What the task requires:
In the SEMLIB project summary, which two research and technology development providers took part in the project?

Semantic tools for digital libraries

Final Report Summary - SEMLIB (Semantic tools for digital libraries)

SEMLIB partners are small to medium-sized enterprises (SMEs) with different experiences and target markets that look at the linked data and semantic web as possibly key technologies to advance their commercial products, produce innovation and bring added value to their customers.

In this context, the SEMLIB project focuses on addressing tree main needs:

- to enhance SMEs product with the capability of understanding and exporting linked data;
- to enable end-user involvement in creating structured data, enriching online content and linking it to the web of data;
- to make it easier for users to discover data and information by offering recommendations based on both user behaviours and semantics of the content.

The goal of the SMEs was that of obtaining both configurable software modules to be plugged into their data workflows, along with the know-how needed for further developing the solutions and bring them to the market.

Two research and technology development (RTD) providers, UNIVPM(Italy) and NUIG (Ireland), which have long academic experience of semantic web development, participated the project and produced the two main outcomes:

Pundit (see http://thepund.it for details ) is a tool to semantically augment webpages. It supports different kind of annotations, from simple comments to automatically extracted tags and typed relations and RDF graph composition. Pundit comes as a javascript library to be included in web applications or as a bookmarklet to install locally and annotate the web while surfing. With the tool users create links to the web of data (e.g. to DBPedia, Freebase, Wordnet, Europeana and other possible sources) as well as use their own vocabularies and 'computational ontologies'.

Pundit allows collaborative annotation and exposes data to be consumed via SPARQL endpoints or dedicated REST API. The Pundit final release has been described in D3.3.

SDLR (see http://sldr.deri.ie/ for details) is a linked data recommendation engine. The system was designed with the intent of allowing users to compute recommendations from linked data (i.e. RDF). It does so by utilising the SPARQL query language for the purpose of declaratively specifying data that should be used to compute recommendations and then storing those recommendations as linked data afterwards.

For the computation of recommendations, the system uses a complex library of recommendation algorithms. Recommendations can be based on preferences and/or similarities between the entities selected in the initial SPARQL query and retain their linkage to the data input into the system. The SLDR final release has been described in D4.3.

During the last phase of the project, the RTD results have been successfully integrated by each SME with its own web application resulting in online demonstrative digital libraries with annotation and recommendation capabilities. As the project concluded and initial feedback collected from the market is very promising, each SME is now in the process of bringing SEMLIB results to a production-ready state and integrate it into their businesses.

Project context and objectives:

Motivating scenario

The term digital library refers to a wide array of different organisations and collections that share the common trait of exposing digital content to a community of users. Digital libraries are applied in many different contexts ranging from academic institutions to public libraries, archives, museums and industries.

Records provided:
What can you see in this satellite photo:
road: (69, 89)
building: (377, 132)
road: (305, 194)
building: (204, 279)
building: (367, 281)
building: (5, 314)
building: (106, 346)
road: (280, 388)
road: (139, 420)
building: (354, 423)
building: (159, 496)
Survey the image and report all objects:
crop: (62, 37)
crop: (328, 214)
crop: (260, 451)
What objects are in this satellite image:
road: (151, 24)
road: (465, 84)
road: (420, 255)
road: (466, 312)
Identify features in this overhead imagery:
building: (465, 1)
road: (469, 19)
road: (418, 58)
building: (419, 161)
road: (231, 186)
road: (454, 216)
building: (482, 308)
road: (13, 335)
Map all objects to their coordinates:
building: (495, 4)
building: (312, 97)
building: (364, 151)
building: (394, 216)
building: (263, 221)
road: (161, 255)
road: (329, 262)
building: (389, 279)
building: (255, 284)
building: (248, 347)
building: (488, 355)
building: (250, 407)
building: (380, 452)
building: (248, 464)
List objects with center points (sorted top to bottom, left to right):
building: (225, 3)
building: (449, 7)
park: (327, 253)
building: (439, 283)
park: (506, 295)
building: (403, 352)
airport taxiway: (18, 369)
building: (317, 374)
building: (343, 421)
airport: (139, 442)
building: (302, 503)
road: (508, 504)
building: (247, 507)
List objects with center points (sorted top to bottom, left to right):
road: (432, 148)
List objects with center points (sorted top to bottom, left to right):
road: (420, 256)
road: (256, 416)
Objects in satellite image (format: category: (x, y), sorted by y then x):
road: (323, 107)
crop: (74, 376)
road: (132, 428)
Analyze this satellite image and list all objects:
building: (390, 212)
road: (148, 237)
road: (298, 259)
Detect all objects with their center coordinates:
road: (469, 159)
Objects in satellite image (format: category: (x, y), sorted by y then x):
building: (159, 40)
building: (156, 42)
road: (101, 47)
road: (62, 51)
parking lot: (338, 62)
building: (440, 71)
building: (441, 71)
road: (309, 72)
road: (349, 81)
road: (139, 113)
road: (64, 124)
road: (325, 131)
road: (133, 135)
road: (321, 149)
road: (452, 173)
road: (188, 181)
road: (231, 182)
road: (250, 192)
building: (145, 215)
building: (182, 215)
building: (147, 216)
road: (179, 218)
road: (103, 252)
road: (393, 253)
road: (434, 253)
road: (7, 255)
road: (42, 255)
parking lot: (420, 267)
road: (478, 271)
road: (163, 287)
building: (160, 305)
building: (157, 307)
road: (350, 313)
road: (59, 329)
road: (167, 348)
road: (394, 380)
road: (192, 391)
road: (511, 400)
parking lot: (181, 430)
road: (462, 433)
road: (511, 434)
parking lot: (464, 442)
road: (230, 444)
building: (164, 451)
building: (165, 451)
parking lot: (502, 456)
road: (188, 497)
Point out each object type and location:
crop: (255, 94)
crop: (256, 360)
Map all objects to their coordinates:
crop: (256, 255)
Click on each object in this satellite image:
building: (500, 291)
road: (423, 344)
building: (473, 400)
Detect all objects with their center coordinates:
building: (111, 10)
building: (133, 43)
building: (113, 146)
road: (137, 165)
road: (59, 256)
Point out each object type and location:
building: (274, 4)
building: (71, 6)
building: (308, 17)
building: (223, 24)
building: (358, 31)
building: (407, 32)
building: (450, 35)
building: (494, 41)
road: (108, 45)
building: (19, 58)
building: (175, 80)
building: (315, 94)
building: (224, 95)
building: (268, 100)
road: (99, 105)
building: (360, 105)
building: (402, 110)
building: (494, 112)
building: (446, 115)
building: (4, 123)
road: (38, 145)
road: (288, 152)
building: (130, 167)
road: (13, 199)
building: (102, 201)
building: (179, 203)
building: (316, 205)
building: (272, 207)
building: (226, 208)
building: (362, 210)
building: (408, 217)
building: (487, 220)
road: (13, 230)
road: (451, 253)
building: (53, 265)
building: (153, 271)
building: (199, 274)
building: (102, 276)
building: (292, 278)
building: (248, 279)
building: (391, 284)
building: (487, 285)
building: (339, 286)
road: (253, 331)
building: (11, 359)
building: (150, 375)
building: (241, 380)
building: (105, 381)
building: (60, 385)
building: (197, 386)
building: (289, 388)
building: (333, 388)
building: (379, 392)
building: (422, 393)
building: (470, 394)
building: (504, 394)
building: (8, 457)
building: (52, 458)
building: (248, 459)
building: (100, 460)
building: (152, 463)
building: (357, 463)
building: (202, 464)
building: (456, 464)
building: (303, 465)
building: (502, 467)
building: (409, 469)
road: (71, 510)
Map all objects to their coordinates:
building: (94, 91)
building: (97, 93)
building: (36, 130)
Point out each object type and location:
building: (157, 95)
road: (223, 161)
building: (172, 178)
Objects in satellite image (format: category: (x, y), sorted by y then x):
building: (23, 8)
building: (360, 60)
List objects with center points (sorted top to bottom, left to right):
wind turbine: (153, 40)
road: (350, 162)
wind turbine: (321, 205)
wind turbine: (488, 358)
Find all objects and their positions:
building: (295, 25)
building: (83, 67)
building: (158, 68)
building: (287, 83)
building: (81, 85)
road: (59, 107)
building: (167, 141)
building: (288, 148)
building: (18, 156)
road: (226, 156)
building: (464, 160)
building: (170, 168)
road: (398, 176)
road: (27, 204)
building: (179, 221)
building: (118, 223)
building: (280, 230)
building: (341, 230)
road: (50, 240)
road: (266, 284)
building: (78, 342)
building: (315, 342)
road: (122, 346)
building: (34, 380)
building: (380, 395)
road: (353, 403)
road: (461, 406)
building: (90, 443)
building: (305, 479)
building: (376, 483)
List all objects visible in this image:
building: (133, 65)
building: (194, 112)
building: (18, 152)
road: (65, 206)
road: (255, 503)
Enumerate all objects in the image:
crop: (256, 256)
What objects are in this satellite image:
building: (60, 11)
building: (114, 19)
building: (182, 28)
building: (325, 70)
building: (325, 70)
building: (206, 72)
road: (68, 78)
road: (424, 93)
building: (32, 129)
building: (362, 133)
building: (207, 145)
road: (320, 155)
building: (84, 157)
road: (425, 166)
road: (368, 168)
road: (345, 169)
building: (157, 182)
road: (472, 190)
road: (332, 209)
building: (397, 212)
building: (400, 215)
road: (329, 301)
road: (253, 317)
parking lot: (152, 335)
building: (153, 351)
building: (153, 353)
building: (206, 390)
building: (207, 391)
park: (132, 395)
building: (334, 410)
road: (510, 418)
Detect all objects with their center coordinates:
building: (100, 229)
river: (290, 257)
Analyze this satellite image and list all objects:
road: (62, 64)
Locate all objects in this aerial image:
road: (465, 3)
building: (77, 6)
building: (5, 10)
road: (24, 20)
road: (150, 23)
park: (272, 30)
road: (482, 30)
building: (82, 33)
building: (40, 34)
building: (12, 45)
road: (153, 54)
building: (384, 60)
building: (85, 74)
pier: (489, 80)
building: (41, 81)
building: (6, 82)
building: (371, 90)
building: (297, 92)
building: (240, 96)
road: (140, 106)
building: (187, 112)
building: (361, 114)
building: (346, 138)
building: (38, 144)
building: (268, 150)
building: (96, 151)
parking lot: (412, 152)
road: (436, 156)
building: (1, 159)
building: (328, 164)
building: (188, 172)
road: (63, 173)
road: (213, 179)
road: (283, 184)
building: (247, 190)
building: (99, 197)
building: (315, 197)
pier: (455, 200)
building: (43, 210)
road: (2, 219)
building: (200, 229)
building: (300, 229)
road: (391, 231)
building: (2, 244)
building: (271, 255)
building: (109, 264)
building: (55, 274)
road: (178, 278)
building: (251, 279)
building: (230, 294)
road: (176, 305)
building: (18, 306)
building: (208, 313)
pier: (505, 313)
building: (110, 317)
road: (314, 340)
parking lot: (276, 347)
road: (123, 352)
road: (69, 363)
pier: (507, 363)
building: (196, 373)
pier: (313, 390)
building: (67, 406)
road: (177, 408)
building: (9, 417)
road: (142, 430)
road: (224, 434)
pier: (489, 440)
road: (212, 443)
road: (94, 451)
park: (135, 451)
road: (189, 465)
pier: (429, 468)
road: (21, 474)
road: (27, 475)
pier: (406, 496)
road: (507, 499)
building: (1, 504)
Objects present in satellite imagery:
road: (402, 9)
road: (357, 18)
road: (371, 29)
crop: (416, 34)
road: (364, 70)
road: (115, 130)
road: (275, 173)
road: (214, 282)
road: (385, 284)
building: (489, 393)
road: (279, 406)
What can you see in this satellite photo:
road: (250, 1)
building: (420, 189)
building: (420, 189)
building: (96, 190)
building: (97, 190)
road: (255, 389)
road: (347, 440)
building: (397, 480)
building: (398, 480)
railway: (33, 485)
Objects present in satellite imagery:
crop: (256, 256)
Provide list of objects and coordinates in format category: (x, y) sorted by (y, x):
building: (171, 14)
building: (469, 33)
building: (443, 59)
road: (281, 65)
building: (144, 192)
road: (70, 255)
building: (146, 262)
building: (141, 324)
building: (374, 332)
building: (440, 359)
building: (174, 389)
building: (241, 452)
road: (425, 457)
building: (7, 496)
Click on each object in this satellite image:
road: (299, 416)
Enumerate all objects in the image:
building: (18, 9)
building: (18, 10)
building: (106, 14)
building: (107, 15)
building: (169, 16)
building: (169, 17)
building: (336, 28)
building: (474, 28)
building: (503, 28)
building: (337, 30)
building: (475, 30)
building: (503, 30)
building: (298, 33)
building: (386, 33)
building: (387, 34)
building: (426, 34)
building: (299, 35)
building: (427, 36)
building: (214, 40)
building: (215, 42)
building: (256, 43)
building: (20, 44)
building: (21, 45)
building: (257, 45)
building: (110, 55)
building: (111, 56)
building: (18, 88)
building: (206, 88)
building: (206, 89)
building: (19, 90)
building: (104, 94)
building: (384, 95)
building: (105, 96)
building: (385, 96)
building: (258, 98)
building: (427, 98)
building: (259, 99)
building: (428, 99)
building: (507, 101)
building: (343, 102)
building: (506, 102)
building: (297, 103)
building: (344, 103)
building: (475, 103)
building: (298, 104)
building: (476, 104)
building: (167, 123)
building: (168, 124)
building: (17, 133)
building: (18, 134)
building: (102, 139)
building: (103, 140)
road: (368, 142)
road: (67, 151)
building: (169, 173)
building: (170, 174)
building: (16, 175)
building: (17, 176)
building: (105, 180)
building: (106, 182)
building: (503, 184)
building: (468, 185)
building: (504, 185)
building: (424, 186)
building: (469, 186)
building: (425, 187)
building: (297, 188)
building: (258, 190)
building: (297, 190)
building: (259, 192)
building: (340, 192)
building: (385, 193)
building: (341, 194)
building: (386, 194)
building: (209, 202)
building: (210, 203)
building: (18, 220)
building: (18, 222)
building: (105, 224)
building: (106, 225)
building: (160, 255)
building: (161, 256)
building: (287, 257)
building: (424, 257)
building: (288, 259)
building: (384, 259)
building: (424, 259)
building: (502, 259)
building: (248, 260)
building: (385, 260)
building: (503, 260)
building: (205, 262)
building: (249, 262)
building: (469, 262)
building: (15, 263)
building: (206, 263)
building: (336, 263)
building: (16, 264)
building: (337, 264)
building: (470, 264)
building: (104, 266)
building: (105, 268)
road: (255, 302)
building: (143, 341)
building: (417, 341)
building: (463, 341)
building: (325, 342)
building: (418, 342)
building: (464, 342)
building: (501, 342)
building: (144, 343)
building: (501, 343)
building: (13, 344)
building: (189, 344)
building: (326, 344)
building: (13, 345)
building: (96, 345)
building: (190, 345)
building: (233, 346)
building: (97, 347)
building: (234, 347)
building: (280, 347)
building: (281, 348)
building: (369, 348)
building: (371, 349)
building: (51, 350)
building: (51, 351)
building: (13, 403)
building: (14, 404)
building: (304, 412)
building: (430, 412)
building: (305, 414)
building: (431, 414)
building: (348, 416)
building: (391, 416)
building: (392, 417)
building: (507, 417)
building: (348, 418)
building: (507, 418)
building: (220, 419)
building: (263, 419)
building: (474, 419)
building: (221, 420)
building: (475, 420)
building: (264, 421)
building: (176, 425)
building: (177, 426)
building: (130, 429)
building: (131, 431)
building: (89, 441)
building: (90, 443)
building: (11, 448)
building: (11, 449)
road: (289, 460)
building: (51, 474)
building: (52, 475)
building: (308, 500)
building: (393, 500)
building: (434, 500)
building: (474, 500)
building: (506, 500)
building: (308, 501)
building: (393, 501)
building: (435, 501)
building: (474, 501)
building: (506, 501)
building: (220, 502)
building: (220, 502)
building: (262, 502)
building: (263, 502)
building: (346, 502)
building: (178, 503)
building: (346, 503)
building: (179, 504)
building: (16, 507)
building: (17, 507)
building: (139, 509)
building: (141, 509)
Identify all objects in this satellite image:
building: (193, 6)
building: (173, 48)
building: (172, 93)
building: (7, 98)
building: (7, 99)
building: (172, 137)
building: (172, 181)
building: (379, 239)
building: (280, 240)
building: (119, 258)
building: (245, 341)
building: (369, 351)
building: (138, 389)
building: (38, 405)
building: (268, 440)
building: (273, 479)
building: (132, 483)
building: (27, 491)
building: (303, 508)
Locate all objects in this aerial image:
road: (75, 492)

Complete output:
UNIVPM (Italy) and NUIG (Ireland).